The answer, I discovered, is one of profound and startling irony. To understand how Iran got here, you don’t start with the clandestine networks of the 1990s or the secret facilities revealed in the 2000s. You start in the 1950s, with Iran’s closest partner at the time which is the United States of America.
The Shah’s Dream, Built by the West
The genesis of Iran’s nuclear program was not an act of defiance against the West, but a symbol of Western-backed modernization. In 1957, under President Dwight D. Eisenhower’s “Atoms for Peace” initiative, Washington and Tehran signed a civil nuclear cooperation agreement. This program was design to promote civilian nuclear technology and secure Cold War allies which welcomed Iran into the atomic age.

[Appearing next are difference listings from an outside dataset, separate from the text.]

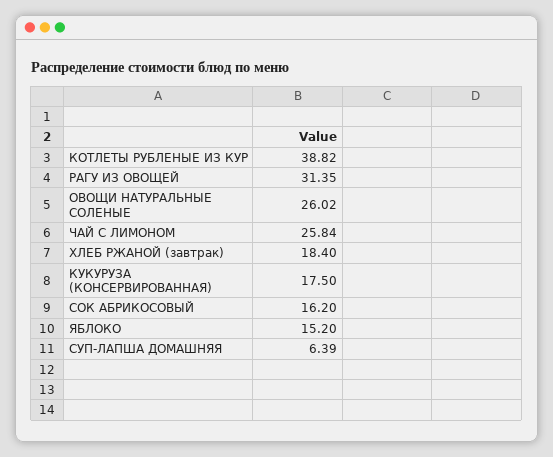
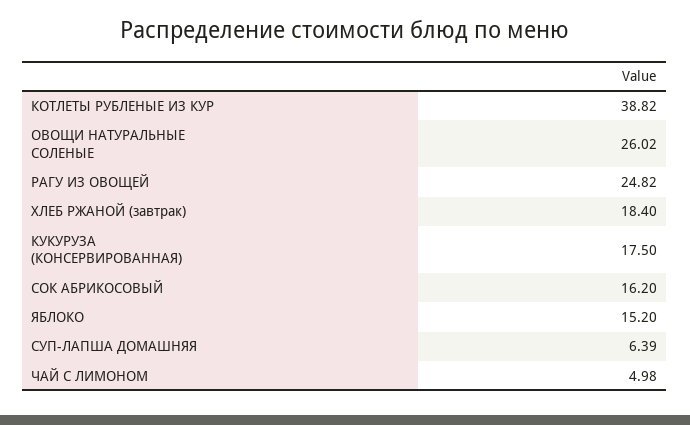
  {
    "КОТЛЕТЫ РУБЛЕНЫЕ ИЗ КУР": 38.82,
-   "РАГУ ИЗ ОВОЩЕЙ": 31.35,
+   "РАГУ ИЗ ОВОЩЕЙ": 24.82,
    "ОВОЩИ НАТУРАЛЬНЫЕ СОЛЕНЫЕ": 26.02,
-   "ЧАЙ С ЛИМОНОМ": 25.84,
+   "ЧАЙ С ЛИМОНОМ": 4.98,
    "ХЛЕБ РЖАНОЙ (завтрак)": 18.4,
    "КУКУРУЗА (КОНСЕРВИРОВАННАЯ)": 17.5,
    "СОК АБРИКОСОВЫЙ": 16.2,
    "ЯБЛОКО": 15.2,
    "СУП-ЛАПША ДОМАШНЯЯ": 6.39
  }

The American partnership was not just merely symbolic. The United States directly facilitated the construction of the Tehran Research Reactor (TRR), which became the heart of the country’s nuclear expertise. In 1967, the U.S. supplied the reactor with fuel, nearly 6 kilograms of uranium enriched to 93%, a purity level now considered weapons-grade.
Under the leadership of Shah Mohammad Reza Pahlavi, who was a supporter of the west, these first steps grew into a vision of staggering ambition. In 1974, he established the Atomic Energy Organization of Iran (AEOI) and unveiled a plan to build as many as 20 nuclear power plants to secure Iran’s energy future.
To realize this dream, Iran created deep ties with Western industry. West Germany’s Kraftwerk Union, a subsidiary of Siemens, began building two large reactors at the Bushehr site in 1975. France’s Framatome was also contracted. Iran even invested over $1 billion to become a 10% shareholder in the French-led Eurodif uranium enrichment consortium, entitling it to a share of the final product.
America also contributed for the foundation of nuclear technology knowledge to Iran. In 1975, the AEOI signed a contract with the Massachusetts Institute of Technology (MIT) to provide advanced training for Iranian nuclear scientists and engineers.
The Turn: How an Alliance Became a Threat
The regime of the Shah who was trying to advance nuclear technology supported by the western world was shattered by the 1979 Islamic Revolution. The new theocratic leadership under Ayatollah Khomeini was initially hostile to the program, viewing it as a wasteful symbol of the Shah’s dependence on the West. The half-finished Bushehr plant was nearly converted into a grain silo.
The program may have died there, but the brutal eight-year Iran-Iraq War fundamentally altered the regime’s thinking. Facing devastating chemical weapon attacks from Saddam Hussein, Iran’s leaders came to see the absolute necessity of an ultimate deterrent for national survival. The atomic dream of the Shah was reborn with strategic importance to the Islamic Republic.
From that point on, the story becomes more familiar. Cut off from its former partners, Iran turned to new allies like Russia and China to rebuild and advance its program in secret. This pursuit, aimed at achieving the weapon grade Nuclear technology, is among the important factors that triggered the decades of confrontation that followed.
The West, led by the U.S., has spent the last 30 years trying to undo what it helped start. A relentless campaign of sanctions, sabotage like the Stuxnet virus, and the assassination of top scientists has been waged to dismantle Iran’s nuclear infrastructure. Yet, these efforts have often hardened Tehran’s resolve, fueling a narrative of resistance and providing the ultimate justification for needing a deterrent in the first place.
conclusion
The conflict raging across the Middle East is the violent culmination of this paradoxical history. The West’s desperate, multi-decade effort to stop Iran from getting the bomb is, in reality, a fight against a capability it ironically may have helped created in the first place.